OÖ. Unternehmen übernehmen Verantwortung – Fichtner Holz setzt nicht nur beim Firmenneubau auf Nachhaltigkeit

Andreas Huemer (Architekt/Kontur Architektur), Rene Felsner (Baubegleiter), Landesrat Markus Achleitner, Ing. Christof Fichtner (Geschäftsführer Fichtner Holz), Bürgermeister Christian Schöffmann (Gunskirchen)

Wie Nachhaltigkeit in einem Unternehmen in allen Bereichen gelebt werden kann, das zeigt die Firma Fichtner Holz in Gunskirchen vor. Nicht nur mit der Spezialisierung auf Altholz nutzt sie den Werkstoff Holz über die Lebenszeit im eigentlichen Sinne hinaus, mit dem Neubau der Betriebsstätte entsteht außerdem ein annähernd autarkes Betriebsgebäude. Den heutigen Spatenstich für die Erweiterung des Unternehmens haben Wirtschafts-Landesrat Markus Achleitner und Ing. Christof Fichtner, Geschäftsführer Fichtner Holz, gemeinsam vorgenommen.

„Die Oberösterreichischen Unternehmen sind nicht nur Pioniere, wenn es um ihre Produkte geht und Könner im Hinblick auf ihr Handwerk, sie übernehmen auch Verantwortung, wenn es um nachhaltiges Wirtschaften geht. Als Wirtschafts-Landesrat macht es mich stolz zu sehen, wie Unternehmen wie Fichtner Holz erfolgreich sind und wachsen“, erklärte Wirtschafts-Landesrat Markus Achleitner im Rahmen des Spatenstichs.

„Seit 30 Jahren beschäftigen wir uns mit historischen Baustoffen. Die Faszination am Altholz ist die unverwechselbare Oberfläche. Eine Faszination, die sich in einer immer größeren Nachfrage wiederspiegelt. Dieser umweltschonende und nachhaltige Kreislauf wird nun durch die neue annähernd autarke Firmenzentrale abgerundet“, unterstreicht Ing. Christof Fichtner, Geschäftsführer Fichtner Holz.

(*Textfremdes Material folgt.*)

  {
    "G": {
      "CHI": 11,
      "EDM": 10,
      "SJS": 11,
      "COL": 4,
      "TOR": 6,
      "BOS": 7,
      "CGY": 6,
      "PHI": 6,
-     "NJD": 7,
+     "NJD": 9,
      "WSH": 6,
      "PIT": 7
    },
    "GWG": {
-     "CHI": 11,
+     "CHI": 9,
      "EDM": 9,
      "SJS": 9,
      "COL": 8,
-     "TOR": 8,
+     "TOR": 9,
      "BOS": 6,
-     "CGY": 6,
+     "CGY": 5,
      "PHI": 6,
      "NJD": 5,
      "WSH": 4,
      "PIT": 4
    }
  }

Die neue Firmenzentrale mit Produktion, Schauraum, Dekoshop und Büros wird mit einer Hackgutheizung ausgestattet. Der benötigte Betriebs- und Verbrauchsstrom soll großteils über eine 30 KW große PV Anlage erzeugt werden. Die Überschüsse daraus werden genutzt, um den kürzlich erneuerten Fuhrpark von E-Autos zu betreiben. Innovative Wege werden auch bei der Dämmung des neuen Firmengebäudes beschritten: als Alternative zur Erdöldämmstoffen wird die Hallen- und Bürofassade bestehend aus Holzriegelwänden mit Zellulosedämmung errichtet und als Schutz mit einer selbst erzeugten Altholzfassadenschalung versehen.

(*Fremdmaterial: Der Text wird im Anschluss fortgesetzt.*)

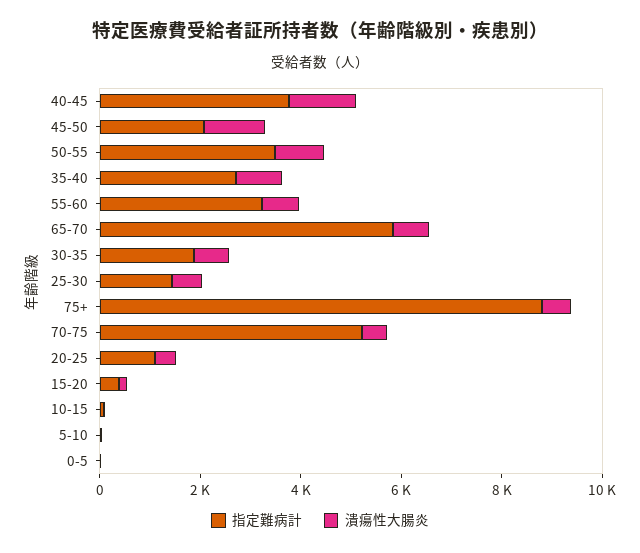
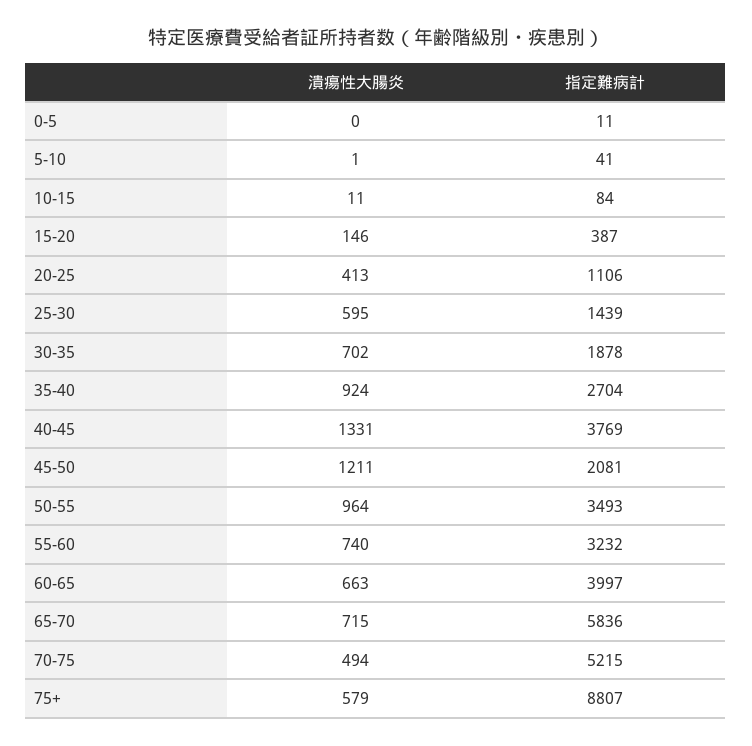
  {
    "指定難病計": {
      "40-45": 3769,
      "45-50": 2081,
      "50-55": 3493,
      "35-40": 2704,
      "55-60": 3232,
      "65-70": 5836,
      "30-35": 1878,
      "25-30": 1439,
      "75+": 8807,
      "70-75": 5215,
      "20-25": 1106,
      "15-20": 387,
      "10-15": 84,
      "5-10": 41,
-     "0-5": 11
+     "0-5": 11,
+     "60-65": 3997
    },
    "潰瘍性大腸炎": {
      "40-45": 1331,
      "45-50": 1211,
      "50-55": 964,
      "35-40": 924,
      "55-60": 740,
      "65-70": 715,
      "30-35": 702,
      "25-30": 595,
      "75+": 579,
      "70-75": 494,
      "20-25": 413,
      "15-20": 146,
      "10-15": 11,
      "5-10": 1,
-     "0-5": 0
+     "0-5": 0,
+     "60-65": 663
    }
  }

„Immer mehr oberösterreichische Unternehmen zeigen vor, dass Ökonomie und Ökologie Turbozwillinge und eine einzigartige Chance für Unternehmertum sind. Unternehmen, die diese Chance nutzen, sind mehr denn je bereit für die Zukunft“, ist Landesrat Markus Achleitner überzeugt.